TO WIT: AT A LOSS
I knew that sooner or later this unholy winning streak of mine had to end and as usual, I was right. My first defeat in quite some time came recently in the form of an opinion from Judge, delivered by the U.S. Postal Service in just the sort of plain brown wrapper that befit its contents.
It was a case that I shouldn’t have lost, but which one isn’t? To make matters worse, it was a custody trial, and that made the losing especially difficult. Divorce cases are tough, but money, property and spouses can be replaced. The custody part is different. When you lose a custody case, you lose children, and they can be so very hard to find again. I took it badly, and I fully intended to go home and beat the cat.
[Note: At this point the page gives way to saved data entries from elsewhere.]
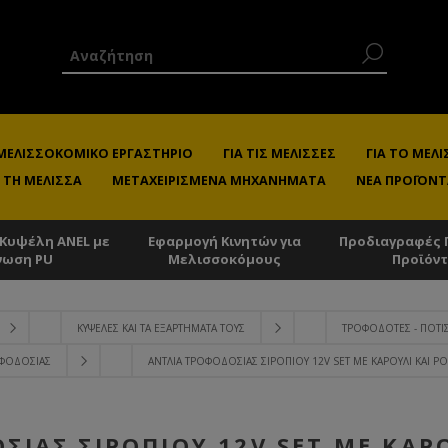
 ΜΕΛΙΣΣΟΚΟΜΙΚΌ ΕΡΓΑΣΤΉΡΙΟ
ΓΙΑ ΤΙΣ ΜΈΛΙΣΣΕΣ
ΓΙΑ ΤΟ ΜΕ
 ΤΗ ΜΈΛΙΣΣΑ
ΜΕΤΑΧΕΙΡΙΣΜΈΝΑ ΜΗΧΑΝΉΜΑΤΑ
ΝΈΑ ΠΡΟΪΌΝΤ
 Κυψέλη ANEL με
Εφαρμογή Κινητών για
Προδιαγραφές 
νωση PU
Μελισσοκόμους
Προϊόν
ΚΥΨΈΛΕΣ ΚΑΙ ΤΑ ΕΞΑΡΤΉΜΑΤΑ ΤΟΥΣ
ΤΡΟΦΟΔΌΤΕΣ - ΠΟΤΊ
ΦΟΔΟΣΊΑΣ
ΑΝΤΛΊΑ ΤΡΟΦΟΔΟΣΊΑΣ ΣΙΡΟΠΙΟΎ 12V SET ΜΕ ΚΑΡΟΎΛΙ ΚΑΙ ΡΟ
ΣΊΑΣ ΣΙΡΟΠΙΟΎ 12V SET ΜΕ ΚΑΡΟ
Opposing counsel was oh so gracious. “You did a fine job for your client,” he said, choosing just the phrase I’ve used for years to rub salt in the wounds of my defeated foes. (Note that I refer to my adversary as “opposing counsel.” Had I prevailed, he would have been “distinguished colleague.” Tough luck, pal. With a little less effort, you could have been distinguished.)
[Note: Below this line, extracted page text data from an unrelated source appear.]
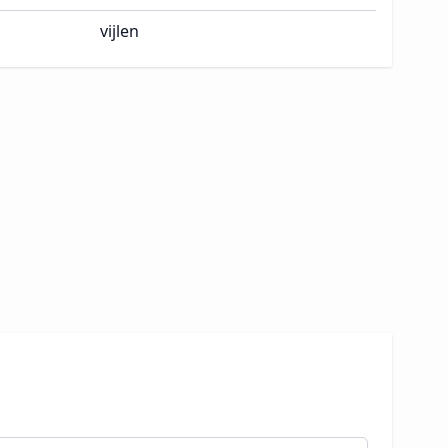
vijlen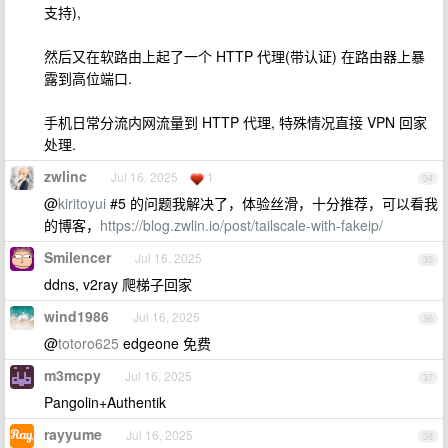
支持),
然后又在软路由上起了一个 HTTP 代理(带认证) 在路由器上暴
露到高位端口.
手机日常分流内网流量到 HTTP 代理, 特殊情况直接 VPN 回家
处理.
zwlinc
Jul 16, 2025
1
34
@
kiritoyui
#5 的问题我解决了，体验丝滑，十分推荐，可以看我
的博客，
https://blog.zwlin.io/post/tailscale-with-fakeip/
Smilencer
Jul 16, 2025
35
ddns, v2ray 爬梯子回家
wind1986
Jul 16, 2025
36
@
totoro625
edgeone 免费
m3mcpy
Jul 16, 2025
37
Pangolin+Authentik
rayyume
Jul 16, 2025
38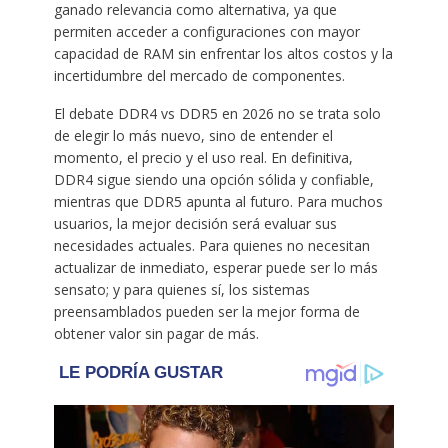
ganado relevancia como alternativa, ya que
permiten acceder a configuraciones con mayor
capacidad de RAM sin enfrentar los altos costos y la
incertidumbre del mercado de componentes.
El debate DDR4 vs DDR5 en 2026 no se trata solo
de elegir lo más nuevo, sino de entender el
momento, el precio y el uso real. En definitiva,
DDR4 sigue siendo una opción sólida y confiable,
mientras que DDR5 apunta al futuro. Para muchos
usuarios, la mejor decisión será evaluar sus
necesidades actuales. Para quienes no necesitan
actualizar de inmediato, esperar puede ser lo más
sensato; y para quienes sí, los sistemas
preensamblados pueden ser la mejor forma de
obtener valor sin pagar de más.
Judge was also gracious. I had made a monumental effort to depict my client as a tender and loving father, and despite a minor character flaw that had reduced his marital vows to a game of chance, he was. “After Plaintiff’s case, I thought your client was a second-rate sleaze,” Judge advised at trial’s end, “but after you put your case in, I realized that to the contrary, he was first-rate. Nice job.”
It was a nice job, the best I knew how to do, and still I had lost. And to make matters worse, I really thought I had the better case, if only by a narrow margin. I hurt for my client, the father, and I hurt for the kids, but I also hurt for me. You see, I really hadn’t lost any sort of case for quite some time, and I was just plain out of practice.
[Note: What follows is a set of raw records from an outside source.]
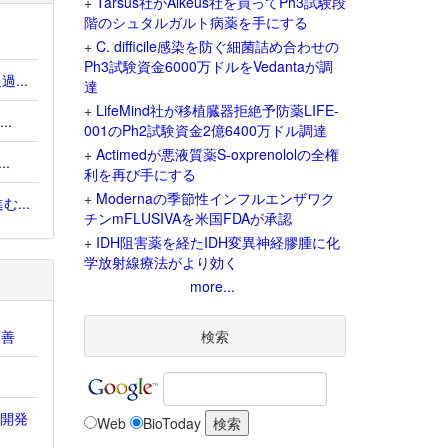
+
Tarsus社がAlkeus社を買ってPh3試験段
階のシュタルガルト病薬を手にする
+
C. difficile感染を防ぐ細菌詰め合わせの
Ph3試験資金6000万ドルをVedantaが調
...
達
+
LifeMind社が移植臓器拒絶予防薬LIFE-
.
001のPh2試験資金2億6400万ドル調達
+
Actimedが悪液質薬S-oxprenololの全権
.
利を再び手にする
+
Modernaの季節性インフルエンザワク
...
チンmFLUSIVAを米国FDAが承認
+
IDH阻害薬を経たIDH変異神経膠腫に化
学放射線療法がより効く
more...
改善
検索
e開発
Web
BioToday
Oh I know, you are surprised that losing takes any practice at all, but then it comes so naturally to you. For me however, the undefeated chess champion of my junior high, the notion of losing had always been anathema. From early on, it was simply not part of my plans.
The jury in my first trial was apparently not privy to my plans. “We find for the Defendant and against the Plaintiff,” the jury foreman announced, “and we do so with great delight.” Ooh, the last part wasn’t necessary.
My plaintiff was a guest passenger in an automobile rear-ended at a stop sign. How could you lose a case like that?
“Perhaps the result might have been different,” offered my partner, “if your client had waited until after impact before she jumped out of the car screaming ‘whiplash.’” It was the first time he gave evidence of the candor that eventually led to the demise of our firm.
Like Houdini, I was not ready for the blow. For weeks thereafter, I couldn’t eat, I couldn’t sleep, I even stopped dreaming of wrongful deaths. It took the sage advice of the kindly old lawyer who had taken me under his wing to snap me out it.
“You’re a bigger jerk than I thought,” he counseled. “Lookit, this is not chess. In law, you can be smarter, stronger, faster, you can make every right move, just like in the book, and it may not get you the win. Sometimes you just plain lose.”
I cannot tell you how my intellect rebelled against such heresy. I, the me who was raised on the Lone Ranger and Superman, the me who needed right to make might each time out, the me who wanted happy endings, I was crushed. Did Perry Mason know this? Did Hugo Black? Arggh!
For a long while thereafter, I couldn’t come to terms with it. Needing a reason to explain defeat, I blamed myself. “Not smart enough,” I chastised, “work harder,” I implored, “wear a different suit,” I admonished, all to no avail. I still lost cases, and with each one, some small measure of my self-esteem. Soon I had none left, and most of my career lay yet ahead.
In time, I came to understand the system that occupies our energies. It’s a system full of judges, juries and other lawyers, and each has their own divine capacity to get in my way. It isn’t the system I had hoped for, but I’ve made my peace with it. With so many chefs, there is certain randomness to the stew, and if some of my victories are not always the result of my efforts, at least some of the losses are not always the result of my shortcomings.
Every once in a while, a very great while, I can make use of the agony of a defeat, just to regain my perspective. I expect there are great many lawyers who, like me, can use a loss from time to time to remind them of the nature of this business, and I am delighted to oblige them. With very little effort, they too can become distinguished, and in the process, they can make my cat so very happy.